Howard Epstein, former faculty, Schulich School of Law, Dalhousie University; former Member of the Nova Scotia Legislature (Halifax Chebucto):
“When I first met [Jen] she was active with LEO [the Nova Scotia League for Equal Opportunities] an advocacy organization for people with disabilities. At that time I was a member of the [NS] legislature and she came as part of a delegation on a couple of occasions to talk with officials about issues facing her community. I subsequently met her because she was a student of mine, she was doing a Master of Planning and I was teaching part time then at the law school. The course I taught was Planning Law and all the planning students had to take this course—I had planning students and law students and Jen got the highest grade of all the students—planning and law. She was so clever.

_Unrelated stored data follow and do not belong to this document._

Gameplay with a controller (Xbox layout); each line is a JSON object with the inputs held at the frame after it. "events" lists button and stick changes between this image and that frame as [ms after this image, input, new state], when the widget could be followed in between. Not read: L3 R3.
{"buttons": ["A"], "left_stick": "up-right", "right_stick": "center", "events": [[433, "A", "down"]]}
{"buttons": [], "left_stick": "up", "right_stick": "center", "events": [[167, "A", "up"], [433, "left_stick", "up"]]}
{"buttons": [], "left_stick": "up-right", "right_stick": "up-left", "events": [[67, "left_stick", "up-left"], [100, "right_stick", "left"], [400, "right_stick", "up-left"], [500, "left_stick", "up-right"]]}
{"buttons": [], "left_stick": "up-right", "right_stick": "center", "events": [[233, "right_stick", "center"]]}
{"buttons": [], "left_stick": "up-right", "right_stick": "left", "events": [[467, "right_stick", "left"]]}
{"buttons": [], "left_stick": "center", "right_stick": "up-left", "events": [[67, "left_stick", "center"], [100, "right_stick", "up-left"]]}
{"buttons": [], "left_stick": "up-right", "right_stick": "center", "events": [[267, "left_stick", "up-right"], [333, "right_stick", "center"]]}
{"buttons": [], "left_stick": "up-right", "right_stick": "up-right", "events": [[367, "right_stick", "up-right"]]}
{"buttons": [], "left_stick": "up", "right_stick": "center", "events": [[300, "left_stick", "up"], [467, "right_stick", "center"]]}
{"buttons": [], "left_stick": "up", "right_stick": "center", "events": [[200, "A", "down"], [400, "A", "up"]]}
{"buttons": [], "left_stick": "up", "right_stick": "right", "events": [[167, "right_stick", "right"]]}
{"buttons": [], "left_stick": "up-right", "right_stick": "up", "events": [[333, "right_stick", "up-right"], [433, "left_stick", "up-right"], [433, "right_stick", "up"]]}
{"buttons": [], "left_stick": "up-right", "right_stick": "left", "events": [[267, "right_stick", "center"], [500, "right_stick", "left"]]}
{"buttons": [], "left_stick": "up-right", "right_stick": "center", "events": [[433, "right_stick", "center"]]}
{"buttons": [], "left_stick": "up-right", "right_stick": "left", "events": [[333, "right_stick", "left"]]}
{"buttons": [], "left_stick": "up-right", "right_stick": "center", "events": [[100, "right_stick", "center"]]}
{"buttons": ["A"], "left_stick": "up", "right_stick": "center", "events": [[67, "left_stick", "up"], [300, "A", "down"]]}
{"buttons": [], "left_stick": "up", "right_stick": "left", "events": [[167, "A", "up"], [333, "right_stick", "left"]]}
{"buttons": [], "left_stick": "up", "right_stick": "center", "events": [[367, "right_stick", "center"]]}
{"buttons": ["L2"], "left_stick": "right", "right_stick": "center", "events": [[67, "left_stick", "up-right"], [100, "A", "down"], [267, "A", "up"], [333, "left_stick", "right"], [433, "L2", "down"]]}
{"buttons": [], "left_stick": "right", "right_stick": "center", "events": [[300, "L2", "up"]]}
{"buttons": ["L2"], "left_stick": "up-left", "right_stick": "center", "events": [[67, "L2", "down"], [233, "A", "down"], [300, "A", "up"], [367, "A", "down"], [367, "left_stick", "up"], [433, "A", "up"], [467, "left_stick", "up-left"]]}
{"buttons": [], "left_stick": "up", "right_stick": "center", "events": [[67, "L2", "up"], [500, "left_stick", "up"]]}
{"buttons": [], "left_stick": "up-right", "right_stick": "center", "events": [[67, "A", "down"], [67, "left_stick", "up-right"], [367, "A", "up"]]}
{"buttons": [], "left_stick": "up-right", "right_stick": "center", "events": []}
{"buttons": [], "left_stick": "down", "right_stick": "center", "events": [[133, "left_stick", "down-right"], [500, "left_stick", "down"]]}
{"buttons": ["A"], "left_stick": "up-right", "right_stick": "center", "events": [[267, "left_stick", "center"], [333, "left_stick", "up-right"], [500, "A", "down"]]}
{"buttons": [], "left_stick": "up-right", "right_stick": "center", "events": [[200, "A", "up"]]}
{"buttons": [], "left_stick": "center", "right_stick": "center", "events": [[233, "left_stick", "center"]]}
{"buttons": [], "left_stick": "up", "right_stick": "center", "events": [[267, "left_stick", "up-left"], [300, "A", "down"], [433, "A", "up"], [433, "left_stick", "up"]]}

“She was also really funny—she published her first book, Just Jen, in the spring of 2017 and at the time same time I published a law textbook on land use law. So Jen and I, by that time, had become friends and we agreed that we would swap books. So I went to her apartment and we made the swap and I said “Well maybe we can spend the weekend reading each other’s books,” and she said “If we do that you’re going to have a much better weekend than I am!”
Michelle Mahoney, Accessibility Officer:
“Even though she could no longer use her voice due to MS, boy could she make her voice heard!
“Jen was a force! She didn’t let her disability define her. She moved to Halifax to make a life for herself. It was her unwavering dedication to the disability community that truly set her apart. She worked tirelessly to raise awareness and improve the lives of those living with disabilities. She was a very determined advocate for the belief that everyone, regardless of their abilities or disabilities, should have the opportunity to live independently in homes tailored to their own lives and desires. Her advocacy was a lifeline for so many, offering hope and the promise of a more inclusive and accommodating world.
“She touched the lives of so many people. I just worked with her on an accessibility audit of a building—a situation where we both were respected for our lived experiences. She used her personal experiences to advocate for positive change…
“Rest easy friend. Fly with the angels.”
The flags in the Quad have been lowered to half-mast to honour Jen’s memory.